Problem =
In the entries below, write out word for word the lines starting at the one containing "paso en la aplicación" and ending at the one containing "podríamos armonizar ese", including both of those lines. Give only those lines.

Page-level text extractions =
-- Opening Marker --
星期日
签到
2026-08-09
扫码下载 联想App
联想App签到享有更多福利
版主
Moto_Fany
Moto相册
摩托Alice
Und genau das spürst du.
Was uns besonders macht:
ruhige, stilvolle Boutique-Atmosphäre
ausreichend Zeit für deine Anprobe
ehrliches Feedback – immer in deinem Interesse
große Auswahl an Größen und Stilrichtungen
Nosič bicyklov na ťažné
-- Closing Marker --
-- Opening Marker --
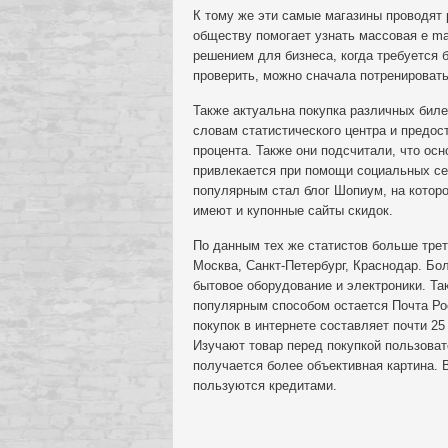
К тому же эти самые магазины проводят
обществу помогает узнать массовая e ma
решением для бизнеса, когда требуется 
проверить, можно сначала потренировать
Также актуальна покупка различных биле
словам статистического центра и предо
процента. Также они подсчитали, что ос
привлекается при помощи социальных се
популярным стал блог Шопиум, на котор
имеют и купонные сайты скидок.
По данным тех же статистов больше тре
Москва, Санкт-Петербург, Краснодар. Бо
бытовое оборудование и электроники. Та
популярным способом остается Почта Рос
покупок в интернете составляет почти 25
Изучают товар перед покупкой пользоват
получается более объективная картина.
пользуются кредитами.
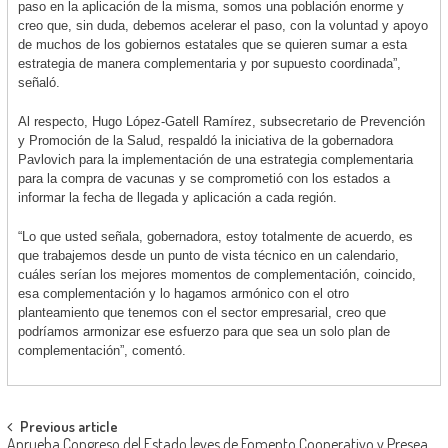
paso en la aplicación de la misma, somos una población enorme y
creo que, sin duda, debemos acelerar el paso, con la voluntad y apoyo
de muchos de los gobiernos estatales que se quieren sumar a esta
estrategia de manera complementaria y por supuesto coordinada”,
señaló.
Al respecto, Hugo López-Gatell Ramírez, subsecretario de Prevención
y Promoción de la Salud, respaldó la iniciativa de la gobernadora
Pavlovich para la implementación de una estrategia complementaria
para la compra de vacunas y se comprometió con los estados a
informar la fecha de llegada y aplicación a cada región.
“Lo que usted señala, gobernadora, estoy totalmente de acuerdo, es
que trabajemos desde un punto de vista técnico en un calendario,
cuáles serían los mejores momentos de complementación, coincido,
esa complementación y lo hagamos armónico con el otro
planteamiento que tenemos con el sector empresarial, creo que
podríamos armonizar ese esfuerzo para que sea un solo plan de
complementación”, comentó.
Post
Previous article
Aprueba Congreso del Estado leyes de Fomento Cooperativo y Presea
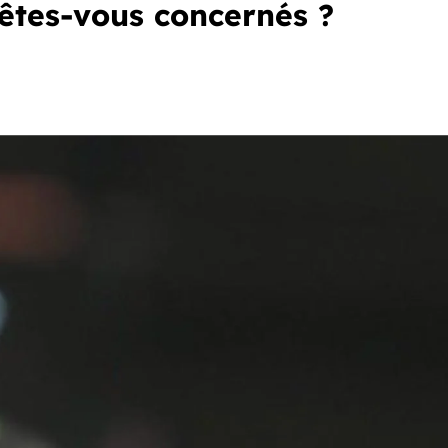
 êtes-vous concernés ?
-- Closing Marker --
-- Opening Marker --
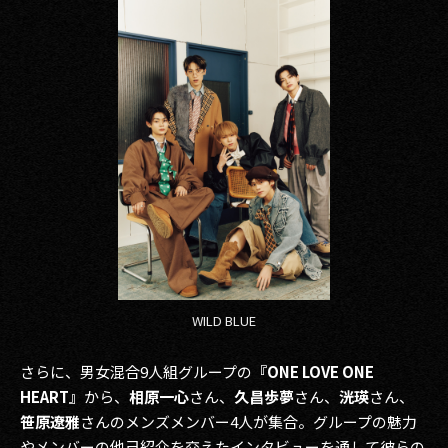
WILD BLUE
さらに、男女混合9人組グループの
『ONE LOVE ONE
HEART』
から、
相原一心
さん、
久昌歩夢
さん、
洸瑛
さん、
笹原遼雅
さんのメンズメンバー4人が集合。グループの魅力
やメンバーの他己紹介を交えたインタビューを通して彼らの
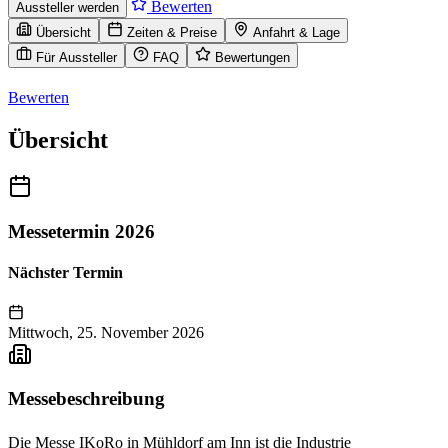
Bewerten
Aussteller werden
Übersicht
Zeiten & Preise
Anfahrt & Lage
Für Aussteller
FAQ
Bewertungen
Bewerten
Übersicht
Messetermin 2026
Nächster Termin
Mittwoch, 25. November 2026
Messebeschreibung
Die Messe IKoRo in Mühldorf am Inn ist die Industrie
-- Closing Marker --
Finished exercise =
paso en la aplicación de la misma, somos una población enorme y
creo que, sin duda, debemos acelerar el paso, con la voluntad y apoyo
de muchos de los gobiernos estatales que se quieren sumar a esta
estrategia de manera complementaria y por supuesto coordinada”,
señaló.
Al respecto, Hugo López-Gatell Ramírez, subsecretario de Prevención
y Promoción de la Salud, respaldó la iniciativa de la gobernadora
Pavlovich para la implementación de una estrategia complementaria
para la compra de vacunas y se comprometió con los estados a
informar la fecha de llegada y aplicación a cada región.
“Lo que usted señala, gobernadora, estoy totalmente de acuerdo, es
que trabajemos desde un punto de vista técnico en un calendario,
cuáles serían los mejores momentos de complementación, coincido,
esa complementación y lo hagamos armónico con el otro
planteamiento que tenemos con el sector empresarial, creo que
podríamos armonizar ese esfuerzo para que sea un solo plan de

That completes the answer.